- 任务要求 -
逐字照录下面这篇谈当代紫砂艺术理论的文章全文。

- 正文 -
========

文/ 何 岳(江南大学 视觉文化研究所)
当代紫砂艺术理论建构的深度化及其意义
文/ 何 岳(江南大学 视觉文化研究所)
一种理论的出现总是意味着某项实践或手工艺对知识系统的渗透与影响,或者意味着知识系统对实践活动或手工艺的观照与介入,无论哪一种情况,都表明实践或手工艺在其发展过程中获得了一种质的提升,其理论化过程就如同一张传统意义上摄影底片的显影过程,通过理论上的显影,一种活动才在历史时空中真正地获得其被观看上的意义,因此,好的理论也是一种创造性的艺术活动,它构成一种有助于我们认识事物与世界的途径与道路。惟有借助于类似的这种有形或无形的道路,才使我们的观看有了方向感。在紫砂壶的发展历史上,紫砂理论的较早出现也具有这样深远的意义。

========

- 数据条目 -

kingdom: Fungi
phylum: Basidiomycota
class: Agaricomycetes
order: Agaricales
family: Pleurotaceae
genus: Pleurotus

========

- 结果如下 -
文/ 何 岳(江南大学 视觉文化研究所)
当代紫砂艺术理论建构的深度化及其意义
文/ 何 岳(江南大学 视觉文化研究所)
一种理论的出现总是意味着某项实践或手工艺对知识系统的渗透与影响,或者意味着知识系统对实践活动或手工艺的观照与介入,无论哪一种情况,都表明实践或手工艺在其发展过程中获得了一种质的提升,其理论化过程就如同一张传统意义上摄影底片的显影过程,通过理论上的显影,一种活动才在历史时空中真正地获得其被观看上的意义,因此,好的理论也是一种创造性的艺术活动,它构成一种有助于我们认识事物与世界的途径与道路。惟有借助于类似的这种有形或无形的道路,才使我们的观看有了方向感。在紫砂壶的发展历史上,紫砂理论的较早出现也具有这样深远的意义。